Separate string strings and frame data

I have small data from a text file read through readLines . The file had characters like # , and I think this is the reason read.table was unable to read it. Here are the first five lines of dput:

 files<-c("\trfinal\t\t", "eq1\t\t\t", "0.ster6\t1.00\t(1.00,1.00)\t.", "1.ster6\t0.65\t(0.47,0.88)\t0.006", "0.parkinson\t1.00\t(1.00,1.00)\t.", "1.ster6#0.parkinson\t1.00\t(1.00,1.00)\t.") 

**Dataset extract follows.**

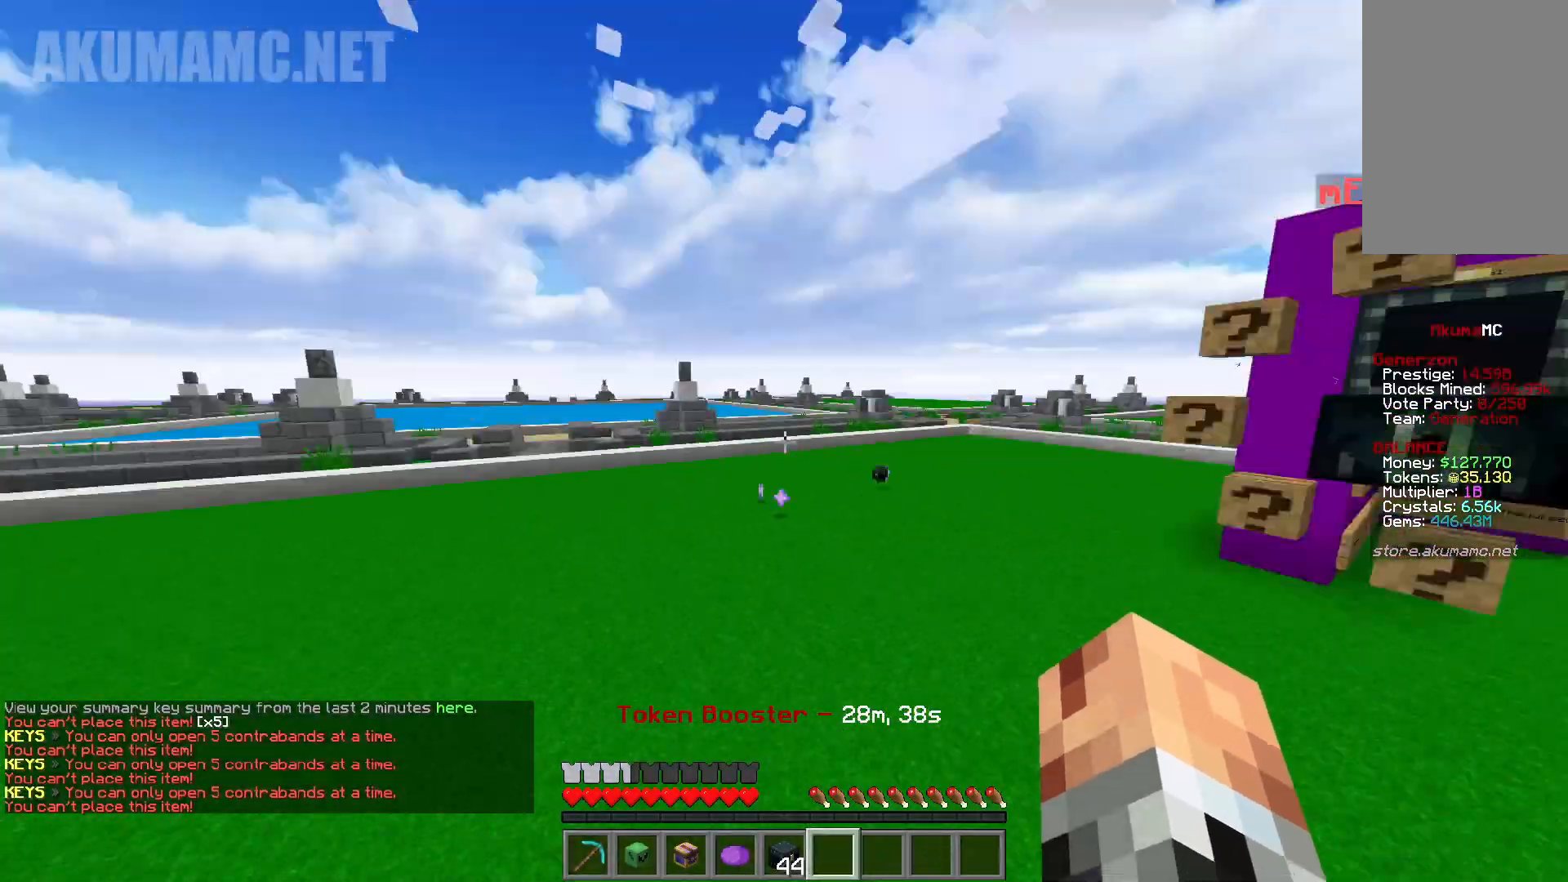
{"keys": [], "mouse": [], "events": [[483, "w", "up"]]}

\t means space between lines. I would like to split these text lines and put them in a four-column grid (data frame).

I tried strsplit(files, "[\\t]") , but this is actually not a trick. Any help?

+7
string r
source share
2 answers

You can turn off # processing like comment.char in read.table :

 read.table(text=files, sep='\t', comment.char="") # V1 V2 V3 V4 # 1 rfinal # 2 eq1 # 3 0.ster6 1.00 (1.00,1.00) . # 4 1.ster6 0.65 (0.47,0.88) 0.006 # 5 0.parkinson 1.00 (1.00,1.00) . # 6 1.ster6#0.parkinson 1.00 (1.00,1.00) . 
+8
source share

If "\t" just represents a tab delimiter, try read.delim :

 read.delim(text = files) # X rfinal X.1 X.2 # 1 eq1 NA # 2 0.ster6 1.00 (1.00,1.00) . # 3 1.ster6 0.65 (0.47,0.88) 0.006 # 4 0.parkinson 1.00 (1.00,1.00) . # 5 1.ster6#0.parkinson 1.00 (1.00,1.00) . 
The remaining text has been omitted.